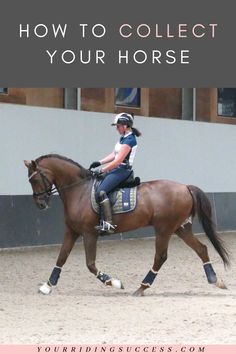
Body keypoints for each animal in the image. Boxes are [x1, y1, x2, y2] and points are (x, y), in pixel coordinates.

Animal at [23, 155, 229, 296]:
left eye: (35, 179)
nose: (40, 204)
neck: (79, 190)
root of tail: (185, 187)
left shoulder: (89, 233)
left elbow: (90, 264)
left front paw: (114, 282)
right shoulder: (72, 231)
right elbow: (61, 257)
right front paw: (47, 285)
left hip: (164, 228)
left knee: (161, 257)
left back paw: (142, 287)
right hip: (180, 228)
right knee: (201, 248)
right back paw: (215, 280)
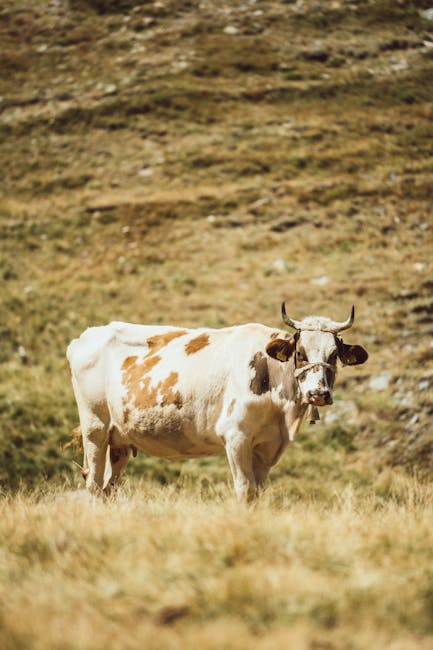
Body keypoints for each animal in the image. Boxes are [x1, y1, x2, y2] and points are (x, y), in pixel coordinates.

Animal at [66, 304, 364, 502]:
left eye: (334, 354)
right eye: (300, 353)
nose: (318, 393)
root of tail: (84, 337)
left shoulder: (268, 446)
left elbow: (258, 493)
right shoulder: (236, 436)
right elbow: (245, 490)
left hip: (118, 440)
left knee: (108, 487)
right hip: (95, 427)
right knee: (94, 483)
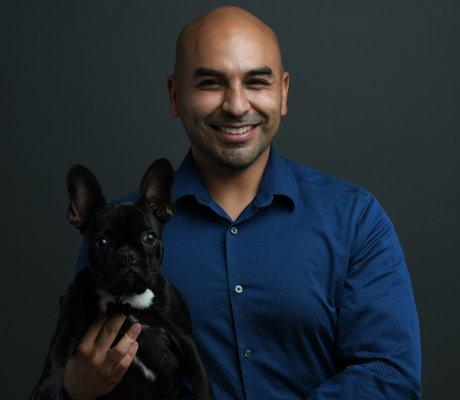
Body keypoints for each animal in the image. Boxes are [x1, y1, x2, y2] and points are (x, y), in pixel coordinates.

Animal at [30, 159, 214, 400]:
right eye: (102, 242)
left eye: (149, 238)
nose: (127, 254)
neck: (124, 297)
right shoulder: (68, 324)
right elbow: (56, 355)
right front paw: (46, 389)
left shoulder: (183, 336)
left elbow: (199, 372)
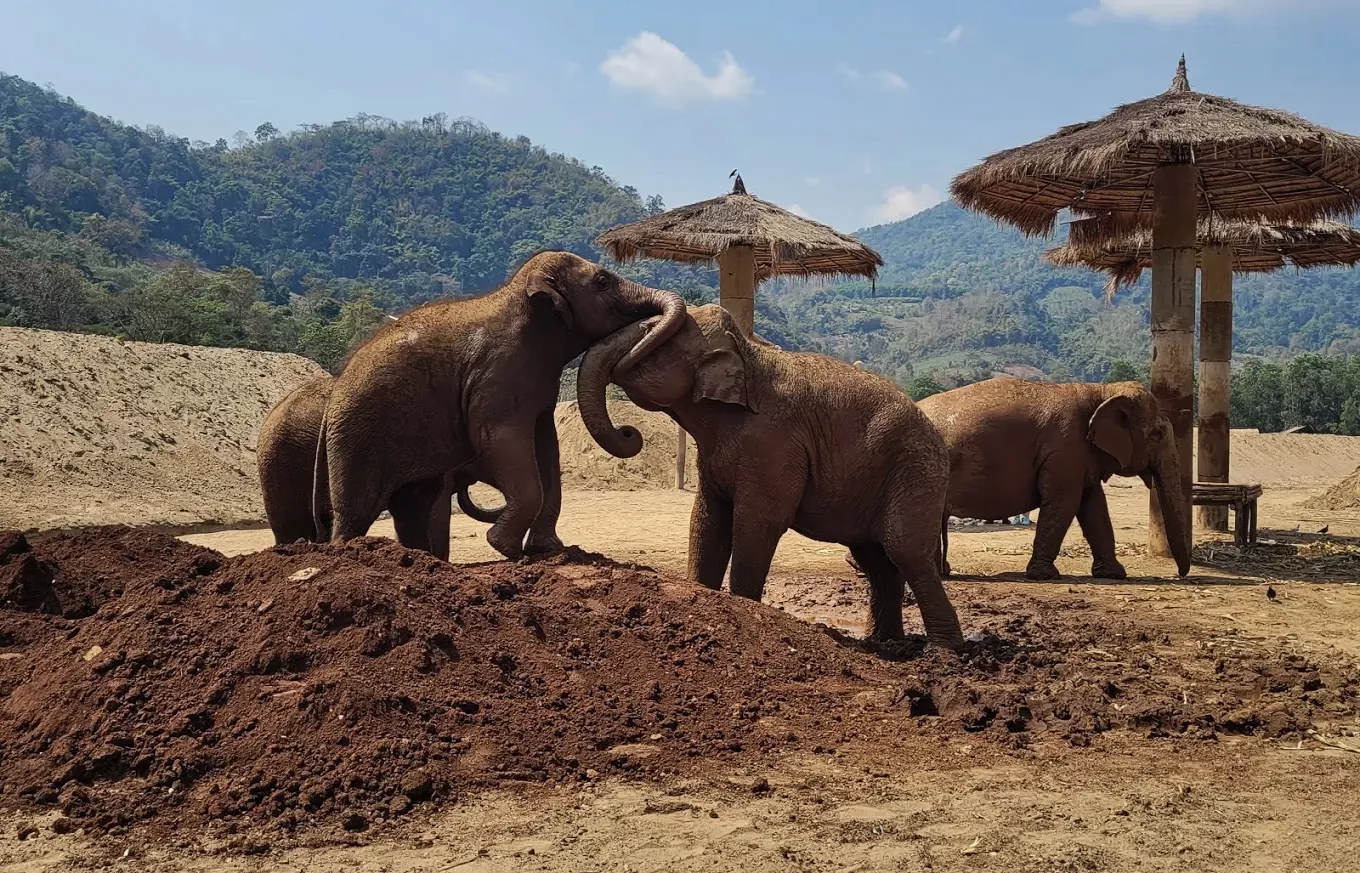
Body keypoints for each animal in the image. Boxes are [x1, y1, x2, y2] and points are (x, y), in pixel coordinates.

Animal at [317, 251, 686, 559]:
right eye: (603, 280)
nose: (629, 432)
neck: (516, 293)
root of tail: (334, 391)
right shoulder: (497, 374)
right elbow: (501, 440)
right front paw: (506, 548)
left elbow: (546, 446)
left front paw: (547, 551)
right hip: (357, 439)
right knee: (358, 510)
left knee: (413, 506)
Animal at [575, 304, 964, 650]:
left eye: (651, 334)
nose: (630, 432)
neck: (747, 352)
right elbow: (707, 520)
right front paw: (702, 597)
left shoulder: (774, 443)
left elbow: (757, 522)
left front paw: (746, 612)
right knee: (877, 560)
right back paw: (886, 643)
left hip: (916, 471)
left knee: (904, 550)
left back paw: (944, 650)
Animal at [914, 377, 1193, 581]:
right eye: (1156, 435)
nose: (1180, 575)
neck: (1101, 390)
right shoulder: (1065, 450)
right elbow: (1065, 502)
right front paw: (1044, 576)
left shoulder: (1080, 456)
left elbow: (1093, 505)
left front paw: (1114, 574)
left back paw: (942, 573)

Task requirements :: Write out each record exactly as shown, but not its pictures.

Written solution ::
Body keypoints for each animal in the image. Boxes are [x1, y1, x2, y2] and points are (x, y), in pixel coordinates.

Animal at [23, 155, 229, 296]:
left eye: (35, 179)
nose: (40, 204)
neck: (79, 190)
root of tail: (185, 187)
left shoulder: (89, 233)
left elbow: (90, 264)
left front paw: (114, 282)
right shoulder: (72, 231)
right elbow: (61, 257)
right front paw: (47, 285)
left hip: (164, 228)
left knee: (161, 257)
left back paw: (142, 287)
right hip: (180, 228)
right knee: (201, 248)
right back paw: (215, 280)
Body keypoints for each animal in the image. Boxes are [x1, y1, x2, y2] and points are (x, y), in pixel coordinates.

Animal at [66, 304, 364, 502]:
left eye: (334, 354)
right eye: (300, 353)
nose: (318, 393)
root of tail: (84, 337)
left shoulder: (268, 446)
left elbow: (258, 493)
right shoulder: (236, 436)
right elbow: (245, 490)
left hip: (118, 440)
left knee: (108, 487)
right hip: (95, 427)
right knee: (94, 483)
Body keypoints for each animal in the image. Boxes are [x1, y1, x2, y2] and points are (x, y), in pixel coordinates.

Animal at [30, 159, 214, 400]:
right eye: (102, 242)
left eye: (149, 238)
nose: (127, 254)
neck: (124, 297)
right shoulder: (68, 324)
right elbow: (56, 355)
right front paw: (46, 389)
left shoulder: (183, 336)
left elbow: (199, 372)
Body keypoints for each animal in the image. Boxes are [x1, y1, x2, y2] and points are (x, y), in pixel coordinates.

Animal at [317, 251, 686, 559]:
right eye: (603, 280)
nose: (629, 432)
neck: (516, 293)
root of tail: (334, 391)
right shoulder: (497, 374)
right elbow: (501, 440)
right front paw: (506, 548)
left elbow: (546, 446)
left front paw: (547, 551)
right hip: (357, 439)
right knee: (358, 510)
left knee: (413, 506)
Animal at [575, 304, 964, 650]:
left eye: (651, 334)
nose: (630, 432)
neck: (747, 352)
right elbow: (707, 520)
right front paw: (702, 597)
left shoulder: (774, 443)
left elbow: (757, 522)
left front paw: (746, 612)
right knee: (877, 560)
right back paw: (886, 643)
left hip: (916, 471)
left knee: (904, 550)
left back paw: (944, 650)
Animal at [914, 377, 1193, 581]:
right eye: (1156, 435)
nose: (1180, 575)
neck: (1101, 390)
right shoulder: (1065, 450)
right elbow: (1065, 502)
right front paw: (1044, 576)
left shoulder: (1080, 456)
left elbow: (1093, 505)
left front paw: (1114, 574)
left back paw: (942, 573)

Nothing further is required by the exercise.